Las GUP están integradas por
antiguos miembros de las Farc que no se acogieron al Acuerdo de Paz. En las
primeras horas después de la masacre de El Tandil, sus hombres fueron acusados
de las muertes por el Ministerio de Defensa, pero rápidamente uno de los
comandantes guerrilleros lo desmintió en un video. En pocas horas, un informe
de la Defensoría del Pueblo atribuyó la posible autoría de los disparos a la
policía antinarcóticos, que estaba en el lugar reprimiendo una protesta de
cocaleros, entre los cuales estaba Faiber.

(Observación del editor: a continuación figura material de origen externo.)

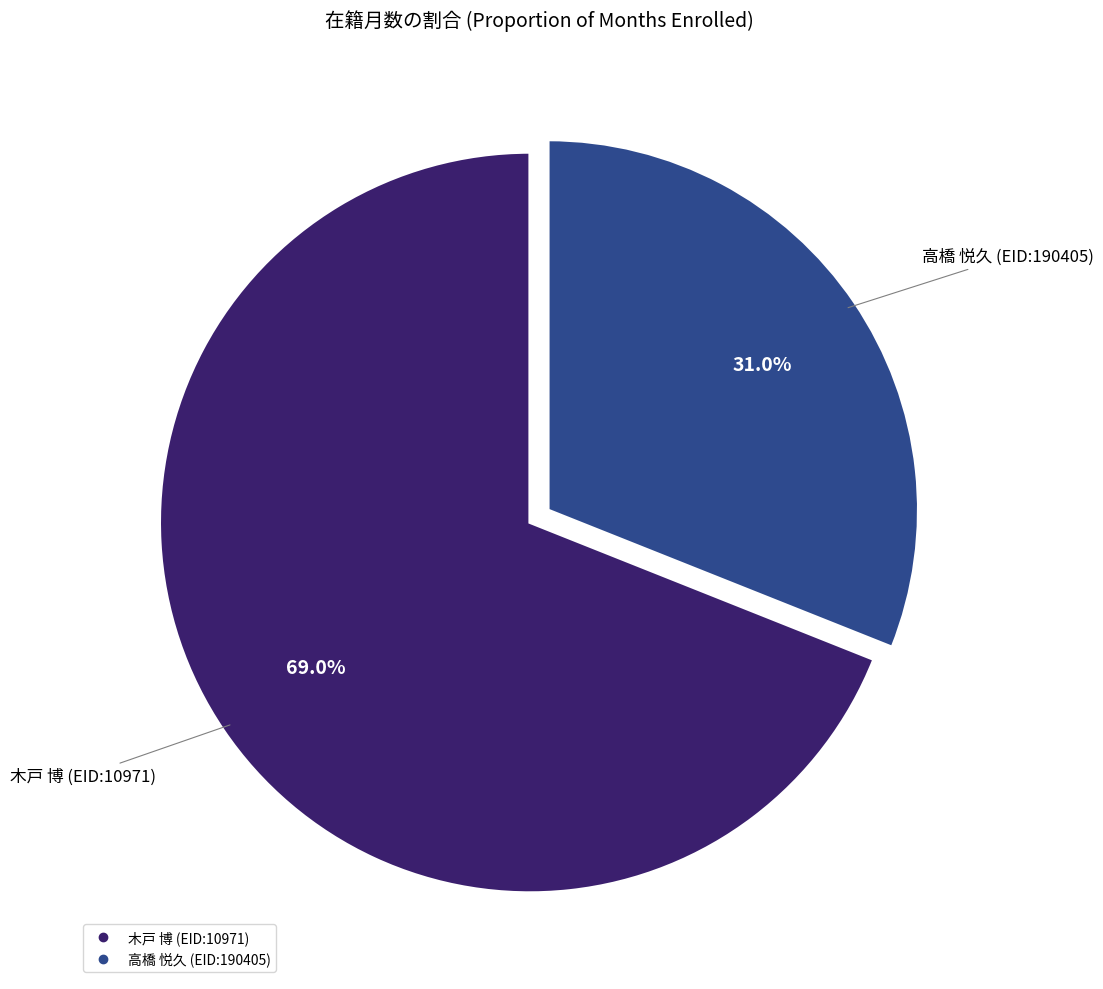

Which category has the smallest portion of the pie?

高橋 悦久 (EID:190405)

Durante los últimos cinco meses, el
ejército colombiano y la policía antinarcóticos han llegado a las veredas de
Tumaco para arrancar miles de plantas de coca. Los hombres armados irrumpen en
los caseríos y arrasan cosechas enteras en solo minutos. Credit Federico Rios
Escobar para The New York Times
Ese mismo día, en Puerto
Rico, otro contingente de la policía se enfrentó con los campesinos que
intentaban proteger sus cultivos. Ancízar estaba junto a sus vecinos en otro
cordón humano, cara a cara contra los hombres armados en la trocha de tierra y
piedras que comunica al caserío con otras poblaciones y con el río Mira.
“Acá también dispararon, pero
al aire. Hubo tres heridos; algunos corrieron y otros nos quedamos. Ya por
aquí, después de ver tanta guerra, la gente está acostumbrada a los disparos”,
dijo Ancízar.
Aquella mañana casi todo el
pueblo se había vuelto a reunir para protestar, siempre tratando de salvar los
cultivos. Pero la policía logró detenerlos e impedir que avanzaran, mientras el
ejército, ubicado a escasos 300 metros, arrancaba arbustos hasta dejar pelada
una hectárea de terreno cultivada de coca.
Ancízar dijo esa mañana que
él y sus compañeros resisten básicamente porque no tienen alternativa. Las
autoridades dicen que los cocaleros actúan obligados por las GUP, pero Ancízar
rebate esa versión con un argumento sencillo: “Cuando usted depende de la coca
para comer y criar a sus hijos, no necesita que nadie lo obligue a defender los
cultivos. Lo que estamos defendiendo es la comida de nosotros”.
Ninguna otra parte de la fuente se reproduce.